→ **ASSIGNMENT**: Reproduce, word for word, the stretch of the toolpath settings text from "Heights is for" through "programming multi-operation setups.".

→ **PROVIDED TEXT**:
——————

When you select a toolpath, a new panel will pop up. This panel has five tabs, each with a number of settings and places to enter your speeds and feeds recipes.
Tool is for selecting a tool and specifying your speeds and feeds.
Geometry is for selecting the geometry you wish to mill.
Heights is for specifying vertical dimensions of the toolpath.
Passes is for configuring the depth of passes, stepover, and stepdown.
Linking is for specifying how the toolpath will begin and end. This tab becomes especially helpful when programming multi-operation setups.
Speeds and feeds recipes are essential for CNC machining operations because they’re what we use to define our cutting parameters for the toolpaths we program.
For a three-axis CNC Machine, there are five key cutting parameters to define when programming CAM:
Spindle speed (RPM, revolutions per minute) relates to how quickly the cutting edge moves along the material.

——————

→ **SUPPLIED RECORDS**:
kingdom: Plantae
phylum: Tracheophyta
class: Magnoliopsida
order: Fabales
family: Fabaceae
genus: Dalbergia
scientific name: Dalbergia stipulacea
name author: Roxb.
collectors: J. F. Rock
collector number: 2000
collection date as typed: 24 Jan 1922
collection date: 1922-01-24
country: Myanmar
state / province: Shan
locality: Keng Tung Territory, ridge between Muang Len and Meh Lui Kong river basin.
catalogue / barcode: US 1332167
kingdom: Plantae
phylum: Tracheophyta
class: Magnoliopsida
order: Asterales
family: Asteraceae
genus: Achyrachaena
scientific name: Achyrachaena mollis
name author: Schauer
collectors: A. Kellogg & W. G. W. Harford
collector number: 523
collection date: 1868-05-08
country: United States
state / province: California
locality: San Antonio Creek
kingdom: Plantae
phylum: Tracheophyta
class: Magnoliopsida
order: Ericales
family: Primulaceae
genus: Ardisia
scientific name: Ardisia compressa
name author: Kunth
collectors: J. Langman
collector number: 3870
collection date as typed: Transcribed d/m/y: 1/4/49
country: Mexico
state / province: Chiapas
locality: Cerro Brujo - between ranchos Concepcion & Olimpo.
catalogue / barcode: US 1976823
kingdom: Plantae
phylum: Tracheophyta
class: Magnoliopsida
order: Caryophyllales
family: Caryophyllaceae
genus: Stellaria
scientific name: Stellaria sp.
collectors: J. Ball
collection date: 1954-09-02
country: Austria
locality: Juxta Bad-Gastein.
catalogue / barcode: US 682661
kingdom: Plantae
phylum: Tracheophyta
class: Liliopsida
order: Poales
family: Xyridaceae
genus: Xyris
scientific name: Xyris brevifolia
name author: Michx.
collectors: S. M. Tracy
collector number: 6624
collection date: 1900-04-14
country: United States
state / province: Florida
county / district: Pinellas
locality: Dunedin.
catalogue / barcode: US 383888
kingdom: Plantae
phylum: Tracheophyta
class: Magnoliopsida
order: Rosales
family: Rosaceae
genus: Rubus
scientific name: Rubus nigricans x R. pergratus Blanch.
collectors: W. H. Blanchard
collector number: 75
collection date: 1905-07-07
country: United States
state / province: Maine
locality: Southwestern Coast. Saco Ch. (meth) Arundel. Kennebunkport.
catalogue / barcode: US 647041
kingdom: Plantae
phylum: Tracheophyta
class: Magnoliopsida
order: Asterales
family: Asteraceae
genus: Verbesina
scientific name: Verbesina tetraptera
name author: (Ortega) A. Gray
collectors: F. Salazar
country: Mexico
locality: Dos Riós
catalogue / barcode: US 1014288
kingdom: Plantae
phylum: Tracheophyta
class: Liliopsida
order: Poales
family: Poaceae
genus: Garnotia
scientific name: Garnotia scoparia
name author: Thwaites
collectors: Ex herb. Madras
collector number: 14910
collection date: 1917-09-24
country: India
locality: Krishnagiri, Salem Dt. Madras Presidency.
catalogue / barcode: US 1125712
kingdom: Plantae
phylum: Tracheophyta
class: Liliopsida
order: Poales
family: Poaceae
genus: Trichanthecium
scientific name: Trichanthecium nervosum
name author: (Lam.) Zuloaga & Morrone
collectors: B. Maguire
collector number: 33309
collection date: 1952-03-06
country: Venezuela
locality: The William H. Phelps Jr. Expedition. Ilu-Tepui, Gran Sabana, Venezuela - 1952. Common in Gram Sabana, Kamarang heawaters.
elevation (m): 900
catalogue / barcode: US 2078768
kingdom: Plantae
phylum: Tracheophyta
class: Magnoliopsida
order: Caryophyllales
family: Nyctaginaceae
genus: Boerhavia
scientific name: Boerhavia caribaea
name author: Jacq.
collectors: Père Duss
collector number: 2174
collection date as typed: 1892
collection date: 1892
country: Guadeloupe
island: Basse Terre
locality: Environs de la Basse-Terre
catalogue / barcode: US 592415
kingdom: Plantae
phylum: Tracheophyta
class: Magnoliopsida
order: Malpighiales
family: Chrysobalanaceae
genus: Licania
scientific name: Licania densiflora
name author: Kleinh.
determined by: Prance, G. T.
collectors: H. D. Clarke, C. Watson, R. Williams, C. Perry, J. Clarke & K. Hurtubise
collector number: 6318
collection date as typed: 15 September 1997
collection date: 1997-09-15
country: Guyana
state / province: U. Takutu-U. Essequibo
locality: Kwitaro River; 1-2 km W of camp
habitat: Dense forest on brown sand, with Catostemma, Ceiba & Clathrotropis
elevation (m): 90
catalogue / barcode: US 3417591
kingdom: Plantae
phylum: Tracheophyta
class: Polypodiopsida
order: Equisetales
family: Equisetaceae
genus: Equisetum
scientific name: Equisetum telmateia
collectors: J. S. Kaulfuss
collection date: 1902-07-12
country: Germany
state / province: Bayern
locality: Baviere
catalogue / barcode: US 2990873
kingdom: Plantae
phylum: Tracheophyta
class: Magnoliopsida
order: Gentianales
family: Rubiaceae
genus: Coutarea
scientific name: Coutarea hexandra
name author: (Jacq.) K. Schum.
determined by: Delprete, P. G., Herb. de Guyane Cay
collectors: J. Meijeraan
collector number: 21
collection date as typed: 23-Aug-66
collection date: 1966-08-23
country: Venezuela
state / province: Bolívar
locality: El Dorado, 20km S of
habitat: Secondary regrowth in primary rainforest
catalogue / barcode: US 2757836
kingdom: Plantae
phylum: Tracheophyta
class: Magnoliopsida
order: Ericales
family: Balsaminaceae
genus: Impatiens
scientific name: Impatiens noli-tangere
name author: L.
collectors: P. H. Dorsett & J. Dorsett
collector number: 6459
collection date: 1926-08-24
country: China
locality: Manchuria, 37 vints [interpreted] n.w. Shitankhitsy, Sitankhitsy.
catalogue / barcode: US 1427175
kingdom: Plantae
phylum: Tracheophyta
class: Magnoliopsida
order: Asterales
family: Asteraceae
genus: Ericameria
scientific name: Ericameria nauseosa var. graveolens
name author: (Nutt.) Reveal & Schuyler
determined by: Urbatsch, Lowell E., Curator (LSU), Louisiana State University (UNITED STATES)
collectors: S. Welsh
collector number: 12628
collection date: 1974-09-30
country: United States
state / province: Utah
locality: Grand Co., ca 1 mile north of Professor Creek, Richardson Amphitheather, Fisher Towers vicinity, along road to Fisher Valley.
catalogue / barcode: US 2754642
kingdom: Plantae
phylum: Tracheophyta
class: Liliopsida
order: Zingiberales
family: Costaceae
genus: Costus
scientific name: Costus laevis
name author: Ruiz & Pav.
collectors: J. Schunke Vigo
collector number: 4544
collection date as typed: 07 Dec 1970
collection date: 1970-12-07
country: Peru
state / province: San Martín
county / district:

——————

→ **FINAL ANSWER**:
Heights is for specifying vertical dimensions of the toolpath.
Passes is for configuring the depth of passes, stepover, and stepdown.
Linking is for specifying how the toolpath will begin and end. This tab becomes especially helpful when programming multi-operation setups.